John Edward Hopkins was born around 1841 in Loudoun County, Virginia, to Philip and Joanna Hopkins. His father was a farmer who owned $3,500 of real estate and $8,000 of personal property by 1860. Hopkins grew up and attended school in Loudoun County. By the early 1860s, he was working as a clerk in Alexandria, Virginia.
He enlisted in the Confederate army in April 1861, and he mustered in as a private in the Peaked Mountain Grays. According to his service records, he was 5 feet, 10 inches tall, with brown hair and grey eyes. The company became part of the 10th Virginia Infantry, and Hopkins received a promotion to 2nd lieutenant. The regiment took part in the First Battle of Manassas. In the spring of 1862, he joined O’Ferrall’s Virginia Cavalry Battalion. He took part in the Battle of Gettysburg and the Battle of Monocacy.

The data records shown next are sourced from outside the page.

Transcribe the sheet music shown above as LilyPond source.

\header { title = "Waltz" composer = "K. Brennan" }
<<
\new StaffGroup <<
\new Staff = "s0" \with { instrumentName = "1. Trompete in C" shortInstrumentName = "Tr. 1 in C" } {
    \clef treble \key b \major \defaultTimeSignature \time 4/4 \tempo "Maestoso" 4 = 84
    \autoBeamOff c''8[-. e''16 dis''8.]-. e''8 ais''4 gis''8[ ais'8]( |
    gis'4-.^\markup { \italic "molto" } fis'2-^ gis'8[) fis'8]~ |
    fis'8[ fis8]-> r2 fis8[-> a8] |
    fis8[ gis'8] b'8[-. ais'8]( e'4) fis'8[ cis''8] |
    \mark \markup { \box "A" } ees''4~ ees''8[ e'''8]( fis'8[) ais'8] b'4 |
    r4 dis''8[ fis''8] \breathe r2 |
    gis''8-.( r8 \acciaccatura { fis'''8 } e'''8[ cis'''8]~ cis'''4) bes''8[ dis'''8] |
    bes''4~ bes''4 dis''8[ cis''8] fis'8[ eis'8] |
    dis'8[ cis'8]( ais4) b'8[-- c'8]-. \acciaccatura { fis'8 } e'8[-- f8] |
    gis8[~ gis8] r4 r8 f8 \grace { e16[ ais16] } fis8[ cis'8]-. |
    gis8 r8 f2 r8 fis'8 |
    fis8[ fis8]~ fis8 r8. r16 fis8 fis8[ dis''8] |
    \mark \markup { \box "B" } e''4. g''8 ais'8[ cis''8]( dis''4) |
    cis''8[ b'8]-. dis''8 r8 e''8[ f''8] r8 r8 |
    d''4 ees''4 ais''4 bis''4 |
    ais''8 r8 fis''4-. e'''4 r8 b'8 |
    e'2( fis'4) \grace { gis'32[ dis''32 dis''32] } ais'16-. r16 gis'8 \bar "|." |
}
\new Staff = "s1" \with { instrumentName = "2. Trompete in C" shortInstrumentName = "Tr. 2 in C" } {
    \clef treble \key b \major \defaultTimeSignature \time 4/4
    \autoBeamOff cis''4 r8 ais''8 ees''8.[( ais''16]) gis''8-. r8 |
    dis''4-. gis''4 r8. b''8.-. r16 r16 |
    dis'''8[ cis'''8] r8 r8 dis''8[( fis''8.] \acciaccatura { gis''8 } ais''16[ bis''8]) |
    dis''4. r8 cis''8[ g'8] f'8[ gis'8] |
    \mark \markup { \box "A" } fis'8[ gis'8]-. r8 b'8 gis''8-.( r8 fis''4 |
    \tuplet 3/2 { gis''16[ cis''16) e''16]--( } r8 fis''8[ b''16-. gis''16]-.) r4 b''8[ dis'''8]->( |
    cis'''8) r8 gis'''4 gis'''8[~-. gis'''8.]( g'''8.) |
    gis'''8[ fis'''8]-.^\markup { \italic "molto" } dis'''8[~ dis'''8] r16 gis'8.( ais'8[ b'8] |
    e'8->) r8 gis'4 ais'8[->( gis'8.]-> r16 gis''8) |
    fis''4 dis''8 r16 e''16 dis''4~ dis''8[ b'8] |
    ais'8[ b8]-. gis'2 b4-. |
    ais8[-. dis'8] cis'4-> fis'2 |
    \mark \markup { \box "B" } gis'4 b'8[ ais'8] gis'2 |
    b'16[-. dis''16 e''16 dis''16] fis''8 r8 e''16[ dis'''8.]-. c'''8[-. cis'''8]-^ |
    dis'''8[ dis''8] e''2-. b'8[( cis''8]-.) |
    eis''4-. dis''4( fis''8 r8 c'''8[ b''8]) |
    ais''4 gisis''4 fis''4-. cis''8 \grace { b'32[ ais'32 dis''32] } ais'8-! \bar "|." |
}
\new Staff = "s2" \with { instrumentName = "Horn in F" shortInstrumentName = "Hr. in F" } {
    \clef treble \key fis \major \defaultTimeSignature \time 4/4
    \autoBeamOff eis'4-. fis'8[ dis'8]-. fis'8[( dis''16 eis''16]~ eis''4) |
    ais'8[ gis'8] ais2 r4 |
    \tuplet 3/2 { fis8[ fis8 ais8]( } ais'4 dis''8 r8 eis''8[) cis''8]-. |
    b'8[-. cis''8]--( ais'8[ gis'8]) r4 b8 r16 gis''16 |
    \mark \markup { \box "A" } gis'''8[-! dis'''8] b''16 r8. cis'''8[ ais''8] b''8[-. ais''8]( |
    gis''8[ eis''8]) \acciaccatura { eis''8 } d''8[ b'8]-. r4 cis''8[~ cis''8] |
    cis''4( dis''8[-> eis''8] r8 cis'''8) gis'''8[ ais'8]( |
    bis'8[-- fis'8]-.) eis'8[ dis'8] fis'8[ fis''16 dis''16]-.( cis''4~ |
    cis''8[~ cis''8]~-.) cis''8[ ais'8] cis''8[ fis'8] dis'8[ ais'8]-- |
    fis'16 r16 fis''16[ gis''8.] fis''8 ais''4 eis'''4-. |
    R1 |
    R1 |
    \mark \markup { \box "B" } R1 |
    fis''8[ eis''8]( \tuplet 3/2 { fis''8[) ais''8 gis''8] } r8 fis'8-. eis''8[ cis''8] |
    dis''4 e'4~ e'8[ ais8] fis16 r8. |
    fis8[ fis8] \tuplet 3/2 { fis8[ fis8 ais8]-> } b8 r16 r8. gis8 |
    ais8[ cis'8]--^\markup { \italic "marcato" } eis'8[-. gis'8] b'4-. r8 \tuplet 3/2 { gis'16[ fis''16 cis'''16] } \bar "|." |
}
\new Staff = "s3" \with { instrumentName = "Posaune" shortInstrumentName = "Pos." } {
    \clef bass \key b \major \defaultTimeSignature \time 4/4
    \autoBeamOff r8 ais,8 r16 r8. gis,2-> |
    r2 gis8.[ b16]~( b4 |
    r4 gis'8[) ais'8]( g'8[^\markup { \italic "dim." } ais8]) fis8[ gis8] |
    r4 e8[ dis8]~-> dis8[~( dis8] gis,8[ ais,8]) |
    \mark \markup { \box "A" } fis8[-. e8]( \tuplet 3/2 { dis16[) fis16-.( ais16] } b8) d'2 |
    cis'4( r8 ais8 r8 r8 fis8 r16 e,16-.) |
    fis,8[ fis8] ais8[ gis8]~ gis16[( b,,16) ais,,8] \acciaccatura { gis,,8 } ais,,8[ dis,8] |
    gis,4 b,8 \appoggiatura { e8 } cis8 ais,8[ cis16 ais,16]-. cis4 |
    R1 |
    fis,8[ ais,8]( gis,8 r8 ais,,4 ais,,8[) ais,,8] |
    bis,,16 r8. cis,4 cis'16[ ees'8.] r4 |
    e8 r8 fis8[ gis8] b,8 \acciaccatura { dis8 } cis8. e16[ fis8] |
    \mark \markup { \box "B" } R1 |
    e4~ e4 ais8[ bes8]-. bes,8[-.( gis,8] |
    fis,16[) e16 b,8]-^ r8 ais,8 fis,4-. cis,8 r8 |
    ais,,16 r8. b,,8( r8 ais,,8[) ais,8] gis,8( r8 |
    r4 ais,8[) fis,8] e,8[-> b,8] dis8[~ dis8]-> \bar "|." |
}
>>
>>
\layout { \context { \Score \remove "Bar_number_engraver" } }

In November 1864, he became a private in the 43rd Virginia Cavalry Battalion (Mosby’s Rangers). Union forces captured him near Hopewell Gap, Virginia, on December 21, 1864, and he remained in prison until June 13, 1865.
Hopkins settled in Stonewall, Virginia, after the war, and he earned a living as a “vineyardist.” By 1870, he owned $1,500 of personal property. He married Frances Ellen Rice on December 20, 1871, and they had at least nine children: Mattie, born around 1872; Nannie, born around 1874; Mary, born around 1876; Sadie, born around 1878; Virginia, born around 1880; Lula, born around 1881; Bertie, born around 1884; Eva, born around 1886; Elizabeth, born around 1888. They lived in Lee, Virginia, and Hopkins worked as a farmer. He died of a cerebral hemorrhage in Lee on January 10, 1923.